This verbal exchange clearly reveals the disjuncture the students experienced working on Generation Now. Loren had been a dedicated marketing student all semester, working hard to sell the state to her peers, and here she also activates a capitalist logic to argue against the central premise of Generation Now. While Generation Now encouraged them to stay, it did not directly offer the students well-paying jobs or loan forgiveness. In fact, the stated goal of Generation Now—to retain young professionals in the region—conflicted with the personal needs of many of the students working on the project because of their debts.
The high level of student debt in the United States is due to a gradual shift in society to the adoption of neoliberal values, which promote the dismantling of public social structures such as higher public education, and place increasing pressure on individuals. As Martin (2002) explained, a major tenet of the new economy is the passing on of debt and risk from states and large organizations to individuals. This impacts particularly young workers as they are asked to accrue more debt than previous generations to pay for their education. Education is now seen as a personal investment, rather than a public good, and this has a much larger impact on those students with less access to family resources to pay for school. The decline in government support for higher education has made it harder than ever for lower-income students to attend college (The Pell Institute for the Study of Opportunity in Higher Education, 2015), but the voices of those most impacted are hardly ever heard. For instance, although Loren resisted the ruling relations to some extent during the question and answer period, her resistance was not recorded textually, except in the ethnographer’s fieldnotes, and the logic of her complaints reiterated the economic principles she was apparently resisting.

## Extracted records
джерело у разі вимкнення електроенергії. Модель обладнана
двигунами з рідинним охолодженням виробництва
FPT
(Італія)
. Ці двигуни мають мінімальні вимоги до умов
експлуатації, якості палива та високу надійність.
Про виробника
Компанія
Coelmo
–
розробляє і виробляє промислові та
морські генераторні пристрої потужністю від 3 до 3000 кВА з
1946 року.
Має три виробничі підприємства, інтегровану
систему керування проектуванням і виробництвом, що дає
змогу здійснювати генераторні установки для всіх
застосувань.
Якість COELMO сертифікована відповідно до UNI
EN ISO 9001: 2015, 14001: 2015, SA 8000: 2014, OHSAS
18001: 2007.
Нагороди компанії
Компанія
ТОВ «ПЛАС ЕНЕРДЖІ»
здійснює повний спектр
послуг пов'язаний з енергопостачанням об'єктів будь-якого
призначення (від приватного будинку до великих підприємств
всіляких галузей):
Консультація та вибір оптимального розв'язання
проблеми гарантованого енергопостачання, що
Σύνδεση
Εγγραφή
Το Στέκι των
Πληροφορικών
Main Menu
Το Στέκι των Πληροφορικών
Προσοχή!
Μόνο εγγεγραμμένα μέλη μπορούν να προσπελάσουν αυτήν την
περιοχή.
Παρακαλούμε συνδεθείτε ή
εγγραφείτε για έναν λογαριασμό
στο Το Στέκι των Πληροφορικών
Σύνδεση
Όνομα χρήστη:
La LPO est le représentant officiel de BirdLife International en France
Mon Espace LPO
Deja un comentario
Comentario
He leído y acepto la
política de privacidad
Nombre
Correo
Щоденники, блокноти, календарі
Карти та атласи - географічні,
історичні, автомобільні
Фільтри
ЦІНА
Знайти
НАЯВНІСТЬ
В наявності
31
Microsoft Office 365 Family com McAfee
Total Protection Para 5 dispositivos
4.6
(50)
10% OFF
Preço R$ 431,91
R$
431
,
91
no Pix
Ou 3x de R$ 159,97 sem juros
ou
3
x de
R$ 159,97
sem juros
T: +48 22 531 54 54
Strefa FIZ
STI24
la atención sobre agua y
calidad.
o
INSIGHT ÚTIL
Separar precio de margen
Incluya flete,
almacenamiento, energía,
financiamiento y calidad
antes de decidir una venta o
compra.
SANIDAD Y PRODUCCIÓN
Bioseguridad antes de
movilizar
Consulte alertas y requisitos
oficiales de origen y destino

## Things to do
1. Please rewrite the paragraph of the excerpt on student debt and Generation Now that begins "The high level of student debt" as a shorter bulleted list that keeps its main facts.
2. Carry the excerpt on student debt and Generation Now forward from its last sentence.

## Answers for the exercise
1.
- High student debt in the United States comes from a gradual shift toward neoliberal values. These values promote dismantling public social structures such as public higher education and put growing pressure on individuals.
- Martin (2002) explained that a major tenet of the new economy is passing debt and risk from states and large organizations on to individuals.
- Young workers are hit hardest, since they must take on more debt for their education than earlier generations did.
- Education is now seen as a personal investment rather than a public good. This weighs more heavily on students with less access to family resources.
- Declining government support has made college harder than ever for lower-income students to attend (The Pell Institute for the Study of Opportunity in Higher Education, 2015), yet those most affected are rarely heard.
- For example, Loren's resistance during the question-and-answer period was recorded only in the ethnographer's fieldnotes. Her complaints also restated the economic principles she seemed to resist.

2.
As costs for students climb, changes in university imperatives have led to corporations benefiting from university resources in ways that are unprecedented (Washburn, 2005). For instance, in the case of Generation Now, students were paying tuition to attend the colleges and universities while actually working for their institutions to maintain the neoliberal values through their classroom projects and presentations. While the final products of the university and college students differed, both groups were entangled in the same ruling relations that masked their own personal interests.
The university students basically followed a pre-packaged structure in their presentations, leaving little space for their own imagination and creativity to show up, but in appearance they earned the respect of the audience. Meanwhile, the college students were resisting being absorbed by the Generation Now logic and displayed their cynicism as a means to intervene in obstacles to their employability, namely the poorly functioning career centers in their institutions. Yet, in this case their complaints were explicitly erased from “the record,” including by the administration manipulating the press to silence their voices. Altogether, the dominant relations of ruling were reproduced; those who departed from the norm were judged as deviant, and the rewarded were those who stayed in line.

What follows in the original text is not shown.